Patryk Szymański: Mecz stał na bardzo wysokim poziomie. To było ciekawe spotkanie. Oława nie jest łatwym przeciwnikiem. Wiadomo, że zawsze chcemy wygrać. W tym przypadku również zostawiliśmy na boisku dużo serca.
Co według Ciebie musisz poprawić?
Pojawiło się sporo błędów w zagrywce oraz odbiorze i to po obu stronach. W pierwszym secie sami podaliśmy dłoń przeciwnikowi robiąc błędy. Z pewnością muszę popracować, żeby nie mieć do siebie pretensji.

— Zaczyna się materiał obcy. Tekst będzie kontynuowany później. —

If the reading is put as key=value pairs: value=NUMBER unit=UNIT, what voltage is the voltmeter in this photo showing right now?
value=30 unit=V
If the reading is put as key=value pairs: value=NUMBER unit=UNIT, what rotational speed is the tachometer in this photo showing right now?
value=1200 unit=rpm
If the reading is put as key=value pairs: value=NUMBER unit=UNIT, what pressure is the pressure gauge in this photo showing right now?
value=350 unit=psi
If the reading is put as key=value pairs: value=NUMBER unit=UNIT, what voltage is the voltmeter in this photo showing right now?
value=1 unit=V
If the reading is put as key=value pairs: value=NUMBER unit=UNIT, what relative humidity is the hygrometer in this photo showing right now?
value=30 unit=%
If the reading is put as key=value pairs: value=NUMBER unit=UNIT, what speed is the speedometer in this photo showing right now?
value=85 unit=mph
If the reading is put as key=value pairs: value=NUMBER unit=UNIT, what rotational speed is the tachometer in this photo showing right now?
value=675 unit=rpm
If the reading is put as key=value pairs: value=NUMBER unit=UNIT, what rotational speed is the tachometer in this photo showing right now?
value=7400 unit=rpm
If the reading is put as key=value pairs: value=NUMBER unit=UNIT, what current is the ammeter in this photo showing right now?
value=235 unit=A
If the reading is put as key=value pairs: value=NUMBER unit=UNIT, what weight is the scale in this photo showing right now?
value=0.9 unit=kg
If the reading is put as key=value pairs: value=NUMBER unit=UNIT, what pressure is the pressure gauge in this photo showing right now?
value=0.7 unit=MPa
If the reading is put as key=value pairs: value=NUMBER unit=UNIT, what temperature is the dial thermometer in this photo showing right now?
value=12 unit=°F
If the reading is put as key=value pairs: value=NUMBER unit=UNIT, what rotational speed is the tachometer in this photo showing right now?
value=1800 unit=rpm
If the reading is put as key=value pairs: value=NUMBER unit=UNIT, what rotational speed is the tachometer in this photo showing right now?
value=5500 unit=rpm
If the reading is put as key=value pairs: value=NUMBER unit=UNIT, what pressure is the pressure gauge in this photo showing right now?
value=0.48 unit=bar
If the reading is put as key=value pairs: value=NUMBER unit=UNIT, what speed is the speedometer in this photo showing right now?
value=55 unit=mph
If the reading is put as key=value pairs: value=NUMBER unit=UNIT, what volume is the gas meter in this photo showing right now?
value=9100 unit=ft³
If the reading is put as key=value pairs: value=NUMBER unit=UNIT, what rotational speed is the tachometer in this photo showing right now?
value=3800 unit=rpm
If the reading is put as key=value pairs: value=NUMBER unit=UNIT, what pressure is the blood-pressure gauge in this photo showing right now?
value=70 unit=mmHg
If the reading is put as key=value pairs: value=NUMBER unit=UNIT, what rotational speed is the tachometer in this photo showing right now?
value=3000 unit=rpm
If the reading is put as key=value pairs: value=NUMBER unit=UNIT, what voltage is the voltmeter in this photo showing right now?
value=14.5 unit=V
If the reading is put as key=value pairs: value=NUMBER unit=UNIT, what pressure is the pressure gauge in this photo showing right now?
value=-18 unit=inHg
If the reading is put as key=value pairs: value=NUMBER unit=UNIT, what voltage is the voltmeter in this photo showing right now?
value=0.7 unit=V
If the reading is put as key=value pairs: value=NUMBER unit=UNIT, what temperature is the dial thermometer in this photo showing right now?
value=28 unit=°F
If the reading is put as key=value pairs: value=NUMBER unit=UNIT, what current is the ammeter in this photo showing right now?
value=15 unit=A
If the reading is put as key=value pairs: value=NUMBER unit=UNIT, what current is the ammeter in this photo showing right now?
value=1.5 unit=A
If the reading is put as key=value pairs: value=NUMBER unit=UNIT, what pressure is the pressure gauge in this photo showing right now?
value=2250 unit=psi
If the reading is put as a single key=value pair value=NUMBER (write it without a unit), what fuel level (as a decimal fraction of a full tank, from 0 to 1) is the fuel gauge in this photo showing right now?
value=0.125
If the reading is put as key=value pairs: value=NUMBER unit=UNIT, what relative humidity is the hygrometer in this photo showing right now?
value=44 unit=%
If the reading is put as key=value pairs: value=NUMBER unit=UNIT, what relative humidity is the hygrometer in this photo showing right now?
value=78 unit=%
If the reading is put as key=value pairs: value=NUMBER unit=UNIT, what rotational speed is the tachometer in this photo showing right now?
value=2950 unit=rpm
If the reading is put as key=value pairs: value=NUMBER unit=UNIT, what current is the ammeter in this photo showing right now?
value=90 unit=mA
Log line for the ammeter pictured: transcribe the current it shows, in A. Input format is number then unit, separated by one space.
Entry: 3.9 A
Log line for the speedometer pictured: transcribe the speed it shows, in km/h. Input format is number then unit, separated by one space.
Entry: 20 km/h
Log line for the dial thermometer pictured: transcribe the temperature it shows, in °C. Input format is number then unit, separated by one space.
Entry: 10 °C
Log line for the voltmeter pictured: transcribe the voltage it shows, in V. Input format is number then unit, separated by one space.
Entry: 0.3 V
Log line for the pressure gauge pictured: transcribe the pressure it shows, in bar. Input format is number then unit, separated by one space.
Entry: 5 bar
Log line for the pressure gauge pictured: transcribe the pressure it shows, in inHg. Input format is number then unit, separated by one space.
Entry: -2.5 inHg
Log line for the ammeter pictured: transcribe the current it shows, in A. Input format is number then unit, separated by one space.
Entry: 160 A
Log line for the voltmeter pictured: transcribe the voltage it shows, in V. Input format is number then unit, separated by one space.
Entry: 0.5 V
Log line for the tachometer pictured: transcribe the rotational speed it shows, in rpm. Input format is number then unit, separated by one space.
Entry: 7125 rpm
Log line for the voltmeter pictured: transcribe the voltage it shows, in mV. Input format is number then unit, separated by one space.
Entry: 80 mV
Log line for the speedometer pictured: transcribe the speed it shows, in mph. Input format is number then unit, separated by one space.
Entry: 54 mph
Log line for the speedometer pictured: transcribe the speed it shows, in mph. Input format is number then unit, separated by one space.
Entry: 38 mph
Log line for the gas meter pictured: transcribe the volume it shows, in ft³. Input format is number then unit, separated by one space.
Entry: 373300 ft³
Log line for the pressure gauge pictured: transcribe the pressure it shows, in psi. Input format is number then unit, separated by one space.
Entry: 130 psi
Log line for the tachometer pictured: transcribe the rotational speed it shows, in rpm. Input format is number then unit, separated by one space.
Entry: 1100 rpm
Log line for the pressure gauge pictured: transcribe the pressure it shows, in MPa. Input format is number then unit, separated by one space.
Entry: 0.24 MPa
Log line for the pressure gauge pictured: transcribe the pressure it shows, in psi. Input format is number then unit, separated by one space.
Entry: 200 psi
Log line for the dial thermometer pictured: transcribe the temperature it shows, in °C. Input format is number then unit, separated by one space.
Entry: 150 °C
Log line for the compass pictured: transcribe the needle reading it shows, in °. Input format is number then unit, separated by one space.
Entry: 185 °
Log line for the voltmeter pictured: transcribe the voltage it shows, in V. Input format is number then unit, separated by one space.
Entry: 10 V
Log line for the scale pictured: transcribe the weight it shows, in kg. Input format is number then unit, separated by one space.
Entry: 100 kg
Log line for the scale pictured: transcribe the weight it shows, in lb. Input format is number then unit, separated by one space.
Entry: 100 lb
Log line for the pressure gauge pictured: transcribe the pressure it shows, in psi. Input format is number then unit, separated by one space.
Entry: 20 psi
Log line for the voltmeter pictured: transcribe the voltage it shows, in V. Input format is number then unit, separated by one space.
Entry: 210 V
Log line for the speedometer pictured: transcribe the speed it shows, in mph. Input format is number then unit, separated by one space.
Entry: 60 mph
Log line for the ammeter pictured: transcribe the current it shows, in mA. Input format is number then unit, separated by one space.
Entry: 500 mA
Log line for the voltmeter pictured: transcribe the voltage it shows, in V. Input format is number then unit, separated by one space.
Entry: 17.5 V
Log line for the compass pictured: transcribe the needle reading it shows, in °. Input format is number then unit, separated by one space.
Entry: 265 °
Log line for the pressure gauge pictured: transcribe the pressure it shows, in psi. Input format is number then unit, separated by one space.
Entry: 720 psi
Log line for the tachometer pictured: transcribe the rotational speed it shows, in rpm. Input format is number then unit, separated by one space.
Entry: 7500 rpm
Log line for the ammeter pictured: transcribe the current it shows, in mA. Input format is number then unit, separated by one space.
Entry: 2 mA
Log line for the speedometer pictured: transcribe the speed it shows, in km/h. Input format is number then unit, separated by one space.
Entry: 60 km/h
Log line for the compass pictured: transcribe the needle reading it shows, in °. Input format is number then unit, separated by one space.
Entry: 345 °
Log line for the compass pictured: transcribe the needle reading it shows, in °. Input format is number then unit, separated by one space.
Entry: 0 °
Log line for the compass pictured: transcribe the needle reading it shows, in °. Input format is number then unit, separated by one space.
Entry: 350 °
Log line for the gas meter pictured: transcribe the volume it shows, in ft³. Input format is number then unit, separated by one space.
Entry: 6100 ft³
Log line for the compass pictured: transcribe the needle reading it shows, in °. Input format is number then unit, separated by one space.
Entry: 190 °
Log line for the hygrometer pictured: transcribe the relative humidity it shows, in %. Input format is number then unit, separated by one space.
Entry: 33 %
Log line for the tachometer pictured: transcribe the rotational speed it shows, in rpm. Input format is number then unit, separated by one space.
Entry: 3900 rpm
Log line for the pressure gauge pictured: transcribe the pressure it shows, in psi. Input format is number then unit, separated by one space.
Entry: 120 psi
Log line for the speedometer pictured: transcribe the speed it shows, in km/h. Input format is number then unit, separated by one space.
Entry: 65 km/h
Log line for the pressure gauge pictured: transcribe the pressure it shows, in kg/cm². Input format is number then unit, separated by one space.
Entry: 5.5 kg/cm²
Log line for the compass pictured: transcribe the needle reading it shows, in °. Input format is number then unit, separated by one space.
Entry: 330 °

Cieszę się z dzisiejszej wygranej.
Zawsze jesteś uśmiechnięty, emanujesz radością życia, jesteś ulubieńcem kibiców, czy to siatkówka tak cię uskrzydla?
Śmiech. Jestem pozytywny, to prawda, ale taki już jestem. Kocham siatkówkę, przeżywam wszystko co robię na boisku. Każdy błąd, nieudana akcja i odwrotnie każda udana akcja, to dla mnie wielkie emocje. Wszystko to ma na mnie wpływ.